On the appropriations front, two competing visions for Fiscal Year 2014 IRS funding – including the VITA grant – have been passed out of the House and Senate Appropriations Subcommittees on Financial Services and General Government. The House version provides a dramatically reduced IRS budget but protects the VITA grant with another year of funding at the current $12 million level, and even avoids “sequester” budget cuts for the grant in the coming year. Unfortunately, these substantial budget cuts do not spare many other areas in the Taxpayer Services sector – cuts that would undoubtedly place additional pressure on VITA operations as programs are asked to do more with less in the face of these and past scale backs. In addition, even in this scenario, the VITA grant would be directly subject to sequester cuts for several years following FY14.
The appropriations news from the Senate is a bit rosier: The funding for the VITA grant program in the Senate version increases the appropriation to $18 million – the amount requested earlier this year in the President’s budget proposal. However, as with the House version, other challenges remain.
Overall, the two chambers of Congress remain far apart in settling-on a final budget for FY14, and the ultimate details could change considerably from these two plans. And even if the VITA grant avoids sequestration cuts next year, it would still remain directly subject to such reductions in the following fiscal years. However, these initial, Congressional demonstrations of support reflect the power of our collective advocacy efforts.
The most positive news on the VITA front comes from the Senate, where VITA champion Sen. Sherrod Brown of Ohio has reintroduced the VITA Act (S. 1368) with original cosponsors Sens. Tom Udall of New Mexico, John Rockefeller of West Virginia, and Robert Menendez of New Jersey on board. This is the companion bill to the House version (H.R. 341) introduced by Reps. Mike Honda of California and Danny Davis of Illinois earlier this year. As with previous versions of the Act, the VITA Act requests an annual authorization of $30 million for each of five years for the VITA grant program – an amount that better-reflects the ongoing demand for federal funding from VITA programs.
And just in time to boost your VITA-advocacy efforts during the August Congressional recess, the IRS has released its latest results on VITA quality from its annual Quality Statistical Sample report. The results once again reveal the high quality of services provided by programs filing free, volunteer-prepared returns, which had an overall accuracy rating of 91 percent for the 2013 tax-filing season.

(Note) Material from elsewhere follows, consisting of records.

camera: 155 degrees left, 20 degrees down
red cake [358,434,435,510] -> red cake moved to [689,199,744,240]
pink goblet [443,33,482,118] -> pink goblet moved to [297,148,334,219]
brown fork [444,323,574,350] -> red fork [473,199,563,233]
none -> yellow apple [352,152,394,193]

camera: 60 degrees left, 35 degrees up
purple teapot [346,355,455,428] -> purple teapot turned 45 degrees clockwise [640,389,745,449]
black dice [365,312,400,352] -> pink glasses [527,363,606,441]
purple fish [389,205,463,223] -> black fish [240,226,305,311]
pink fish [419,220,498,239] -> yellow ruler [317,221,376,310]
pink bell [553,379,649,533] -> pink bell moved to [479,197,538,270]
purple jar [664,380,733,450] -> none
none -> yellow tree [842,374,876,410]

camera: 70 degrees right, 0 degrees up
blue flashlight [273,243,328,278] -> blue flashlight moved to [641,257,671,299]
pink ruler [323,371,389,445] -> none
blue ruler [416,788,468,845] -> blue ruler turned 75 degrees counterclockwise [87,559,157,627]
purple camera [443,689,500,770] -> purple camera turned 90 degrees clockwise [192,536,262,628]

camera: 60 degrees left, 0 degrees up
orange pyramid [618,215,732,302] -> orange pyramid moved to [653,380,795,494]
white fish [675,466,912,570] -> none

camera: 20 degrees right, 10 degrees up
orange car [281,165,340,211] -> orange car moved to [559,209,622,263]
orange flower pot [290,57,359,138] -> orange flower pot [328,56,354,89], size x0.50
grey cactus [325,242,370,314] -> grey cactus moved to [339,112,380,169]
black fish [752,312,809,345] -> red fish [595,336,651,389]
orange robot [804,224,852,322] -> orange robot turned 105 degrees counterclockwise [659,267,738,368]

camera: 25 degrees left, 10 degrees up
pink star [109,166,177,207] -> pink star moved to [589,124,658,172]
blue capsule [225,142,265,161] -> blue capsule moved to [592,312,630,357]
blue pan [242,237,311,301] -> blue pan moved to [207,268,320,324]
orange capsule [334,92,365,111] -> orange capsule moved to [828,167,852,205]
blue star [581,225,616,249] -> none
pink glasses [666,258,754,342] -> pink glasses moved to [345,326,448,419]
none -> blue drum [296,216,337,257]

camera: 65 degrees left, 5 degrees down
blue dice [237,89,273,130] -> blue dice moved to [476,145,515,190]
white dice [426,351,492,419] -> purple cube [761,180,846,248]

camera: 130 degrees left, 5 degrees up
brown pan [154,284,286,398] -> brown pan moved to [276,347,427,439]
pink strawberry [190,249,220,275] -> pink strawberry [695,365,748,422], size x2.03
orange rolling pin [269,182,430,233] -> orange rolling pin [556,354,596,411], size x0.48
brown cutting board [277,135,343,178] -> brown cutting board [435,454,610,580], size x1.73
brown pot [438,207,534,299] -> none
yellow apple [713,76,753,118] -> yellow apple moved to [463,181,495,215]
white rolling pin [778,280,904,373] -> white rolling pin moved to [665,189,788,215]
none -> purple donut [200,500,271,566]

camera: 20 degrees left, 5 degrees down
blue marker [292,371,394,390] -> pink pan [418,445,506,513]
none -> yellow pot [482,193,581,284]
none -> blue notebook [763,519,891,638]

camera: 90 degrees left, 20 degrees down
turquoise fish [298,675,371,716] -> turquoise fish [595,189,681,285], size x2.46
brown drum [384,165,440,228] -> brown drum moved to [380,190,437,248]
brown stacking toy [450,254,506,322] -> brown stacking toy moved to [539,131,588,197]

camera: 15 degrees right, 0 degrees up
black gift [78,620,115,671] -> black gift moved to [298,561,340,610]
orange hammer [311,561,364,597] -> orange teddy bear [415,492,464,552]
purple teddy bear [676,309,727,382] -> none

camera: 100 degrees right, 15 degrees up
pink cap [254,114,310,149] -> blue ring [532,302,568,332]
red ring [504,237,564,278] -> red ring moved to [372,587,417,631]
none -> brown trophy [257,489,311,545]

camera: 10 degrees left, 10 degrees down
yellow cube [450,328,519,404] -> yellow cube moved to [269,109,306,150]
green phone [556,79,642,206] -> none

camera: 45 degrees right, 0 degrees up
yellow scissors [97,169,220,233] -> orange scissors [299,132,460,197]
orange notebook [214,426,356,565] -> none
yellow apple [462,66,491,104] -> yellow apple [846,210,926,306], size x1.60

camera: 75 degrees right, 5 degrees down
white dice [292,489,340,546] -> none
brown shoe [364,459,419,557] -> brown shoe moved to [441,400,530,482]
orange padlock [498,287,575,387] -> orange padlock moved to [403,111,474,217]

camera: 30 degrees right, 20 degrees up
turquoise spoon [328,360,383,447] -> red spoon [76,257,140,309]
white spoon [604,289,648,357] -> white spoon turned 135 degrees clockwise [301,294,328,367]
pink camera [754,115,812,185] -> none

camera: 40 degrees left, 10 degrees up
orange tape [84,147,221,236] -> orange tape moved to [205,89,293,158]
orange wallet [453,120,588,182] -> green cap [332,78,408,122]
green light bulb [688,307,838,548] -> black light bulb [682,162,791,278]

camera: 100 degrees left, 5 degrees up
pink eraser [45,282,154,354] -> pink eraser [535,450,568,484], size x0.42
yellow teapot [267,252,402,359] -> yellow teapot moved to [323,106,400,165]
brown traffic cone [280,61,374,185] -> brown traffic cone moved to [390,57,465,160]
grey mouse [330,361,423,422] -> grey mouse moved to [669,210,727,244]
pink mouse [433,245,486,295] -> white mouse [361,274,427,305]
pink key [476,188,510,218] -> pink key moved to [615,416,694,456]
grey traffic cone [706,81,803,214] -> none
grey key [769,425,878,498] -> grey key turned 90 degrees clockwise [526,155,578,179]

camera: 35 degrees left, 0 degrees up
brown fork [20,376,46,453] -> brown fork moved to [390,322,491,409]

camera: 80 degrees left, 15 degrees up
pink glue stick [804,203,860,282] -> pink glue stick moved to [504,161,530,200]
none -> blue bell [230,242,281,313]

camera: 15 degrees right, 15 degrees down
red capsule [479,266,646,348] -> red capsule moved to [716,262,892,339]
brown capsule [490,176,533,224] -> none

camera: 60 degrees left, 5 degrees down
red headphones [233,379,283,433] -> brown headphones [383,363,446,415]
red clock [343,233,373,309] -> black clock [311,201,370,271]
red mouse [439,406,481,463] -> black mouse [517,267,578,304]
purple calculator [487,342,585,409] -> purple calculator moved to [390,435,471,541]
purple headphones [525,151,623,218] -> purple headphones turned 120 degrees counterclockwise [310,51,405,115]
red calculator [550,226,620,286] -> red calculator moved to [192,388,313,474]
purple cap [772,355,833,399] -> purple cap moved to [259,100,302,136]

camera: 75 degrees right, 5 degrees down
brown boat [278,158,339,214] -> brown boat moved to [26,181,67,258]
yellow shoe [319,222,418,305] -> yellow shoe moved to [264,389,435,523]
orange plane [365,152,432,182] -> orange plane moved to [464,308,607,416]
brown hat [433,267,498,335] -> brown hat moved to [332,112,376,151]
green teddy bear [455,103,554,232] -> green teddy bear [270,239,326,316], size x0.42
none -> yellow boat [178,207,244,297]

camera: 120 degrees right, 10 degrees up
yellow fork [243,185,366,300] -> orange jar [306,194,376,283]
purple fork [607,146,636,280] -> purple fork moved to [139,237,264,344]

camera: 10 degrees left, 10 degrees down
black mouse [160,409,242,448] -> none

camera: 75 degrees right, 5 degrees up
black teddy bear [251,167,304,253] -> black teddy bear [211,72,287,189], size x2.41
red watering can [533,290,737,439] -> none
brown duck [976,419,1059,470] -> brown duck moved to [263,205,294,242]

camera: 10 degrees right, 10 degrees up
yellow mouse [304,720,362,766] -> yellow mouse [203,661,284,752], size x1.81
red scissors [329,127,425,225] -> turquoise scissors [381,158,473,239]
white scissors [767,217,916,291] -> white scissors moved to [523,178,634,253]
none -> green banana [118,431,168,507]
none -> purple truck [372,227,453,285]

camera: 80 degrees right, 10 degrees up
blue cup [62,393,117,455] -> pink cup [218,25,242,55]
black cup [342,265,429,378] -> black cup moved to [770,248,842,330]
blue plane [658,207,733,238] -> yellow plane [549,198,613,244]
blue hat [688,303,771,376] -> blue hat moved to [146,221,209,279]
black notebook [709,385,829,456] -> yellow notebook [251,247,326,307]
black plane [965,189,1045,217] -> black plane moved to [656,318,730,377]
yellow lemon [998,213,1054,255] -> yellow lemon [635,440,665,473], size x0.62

While the accuracy rate was down 1 percentage point from the previous year’s figure, it remained about 12 points higher than numbers posted as recently as 2009. IRS officials attributed the slight drop primarily to occasional errors in the intake/interview and quality-review processes.
This flurry of news highlights the challenges ahead of us and underscores the need to request a meeting with your members of Congress while they are in districts. We need to convey that the need for high-quality, well-funded VITA services is front and center. NCTC is here to help with your advocacy efforts, and we’ll continue to stay on top of these and other issues of importance as they arise.